3. The Coupling Principle

At every stage, systems do not replace one another. They:

couple across strata.

  • biological systems couple with physical processes

  • social systems couple with biological systems

  • semiotic systems couple with social systems

Each coupling involves:

  • mutual constraint

  • transformation without reduction

  • preservation of system distinction

This is the general principle:

organisation advances not by replacement, but by coupling of heterogeneous systems.


4. The Non-Default Status of Meaning

A second consequence follows:

meaning is not the default condition of organised systems.

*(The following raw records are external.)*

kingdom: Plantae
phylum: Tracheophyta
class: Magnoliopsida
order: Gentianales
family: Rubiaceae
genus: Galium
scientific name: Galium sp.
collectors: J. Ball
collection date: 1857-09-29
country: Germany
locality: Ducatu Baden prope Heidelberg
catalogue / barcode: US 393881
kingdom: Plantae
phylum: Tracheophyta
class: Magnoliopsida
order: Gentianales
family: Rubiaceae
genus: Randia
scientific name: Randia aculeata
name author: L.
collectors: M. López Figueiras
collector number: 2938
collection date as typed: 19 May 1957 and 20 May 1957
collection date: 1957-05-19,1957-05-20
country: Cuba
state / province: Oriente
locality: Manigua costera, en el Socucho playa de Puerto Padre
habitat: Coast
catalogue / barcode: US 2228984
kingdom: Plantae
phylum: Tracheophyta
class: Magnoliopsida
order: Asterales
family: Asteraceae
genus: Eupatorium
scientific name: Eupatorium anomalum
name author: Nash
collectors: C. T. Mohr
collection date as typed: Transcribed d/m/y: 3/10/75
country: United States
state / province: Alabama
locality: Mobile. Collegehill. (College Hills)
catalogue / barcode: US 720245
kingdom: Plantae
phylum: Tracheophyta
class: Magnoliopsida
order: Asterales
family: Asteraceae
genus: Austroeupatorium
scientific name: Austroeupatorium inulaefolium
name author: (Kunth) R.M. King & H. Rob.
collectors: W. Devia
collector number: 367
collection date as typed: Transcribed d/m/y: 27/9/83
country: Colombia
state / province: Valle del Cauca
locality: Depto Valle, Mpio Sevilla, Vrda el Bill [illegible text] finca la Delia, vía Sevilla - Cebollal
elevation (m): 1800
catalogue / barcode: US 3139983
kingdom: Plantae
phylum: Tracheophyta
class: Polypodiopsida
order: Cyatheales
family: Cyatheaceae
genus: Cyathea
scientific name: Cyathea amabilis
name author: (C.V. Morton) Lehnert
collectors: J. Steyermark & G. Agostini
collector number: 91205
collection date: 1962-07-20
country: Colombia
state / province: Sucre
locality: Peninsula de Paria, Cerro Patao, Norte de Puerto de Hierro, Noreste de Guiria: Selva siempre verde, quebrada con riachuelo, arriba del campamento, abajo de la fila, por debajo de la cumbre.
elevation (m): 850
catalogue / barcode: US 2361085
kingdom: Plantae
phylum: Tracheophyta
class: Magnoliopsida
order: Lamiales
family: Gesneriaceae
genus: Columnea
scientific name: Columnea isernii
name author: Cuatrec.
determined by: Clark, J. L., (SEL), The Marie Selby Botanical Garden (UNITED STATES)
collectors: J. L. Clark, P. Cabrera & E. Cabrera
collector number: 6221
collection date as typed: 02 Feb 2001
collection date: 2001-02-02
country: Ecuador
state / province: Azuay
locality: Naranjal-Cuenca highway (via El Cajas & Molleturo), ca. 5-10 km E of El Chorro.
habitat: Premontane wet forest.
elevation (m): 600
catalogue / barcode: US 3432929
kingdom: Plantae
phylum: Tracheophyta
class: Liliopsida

  • most structured phenomena are not semiotic

  • most coordination does not involve meaning

  • most differentiation does not entail interpretation

Meaning is:

  • specific

  • contingent

  • dependent on particular systems

This overturns a widespread assumption:
that structure implies semiosis.


5. The Error of Expansion

Much contemporary theory expands meaning:

  • all interaction becomes communication

  • all pattern becomes sign

  • all coordination becomes meaning

This produces:

  • conceptual flattening

  • loss of distinction

  • analytical imprecision

Against this, the present framework insists:

not everything that is organised is meaningful.


6. Repositioning the Semiotic

The semiotic must therefore be repositioned.

It is not:

  • the ground of all systems

  • the default mode of organisation

  • the universal framework of analysis

It is:

  • a specific stratum

  • operating through construal

  • dependent on value systems

This restores:

  • precision

  • differentiation

  • analytical clarity


7. The Field Reconfigured

With this, the field can be reconfigured:

  • constraint without value (physical)

  • value without meaning (biological, social)

  • meaning built on value (semiotic)

Each domain:

  • operates differently

  • couples differently

  • must be analysed on its own terms

There is no single explanatory principle that subsumes all.


8. Toward Perception

This framework now opens a new line of inquiry.

If:

  • biological systems operate through value

  • perception is a biological process

then:

perception must be understood as value-based, not meaning-based.

This challenges a deeply held assumption:
that seeing is already a form of understanding.

Instead, it suggests:

  • seeing precedes meaning

  • vision operates without semiosis

  • meaning arises only when semiotic systems intervene


9. The Next Threshold

The next series will take up this challenge directly.

It will examine:

  • vision

  • visual experience

  • the apparent immediacy of perception

And it will ask:

what is seen, before it is meant?

To answer this requires:

  • holding the distinction between value and meaning

  • resisting the pull of interpretation

  • analysing perception on its own terms


10. Final Position

The argument of this series resolves into a single claim:

value is stratified across biological and social systems, and meaning emerges only when a semiotic system operates on this stratified field through construal.


This is not a conclusion in the usual sense.

It is a repositioning.

  • meaning is no longer the starting point

  • value is no longer secondary

  • systems are no longer collapsed into one another

What remains is a structured field:

  • constraint

  • value

  • meaning

each distinct, each coupled, each requiring precise analysis.


From here, the path is clear.

Not toward more meaning,
but toward its limits.

And toward what lies before it:

experience organised without semiosis.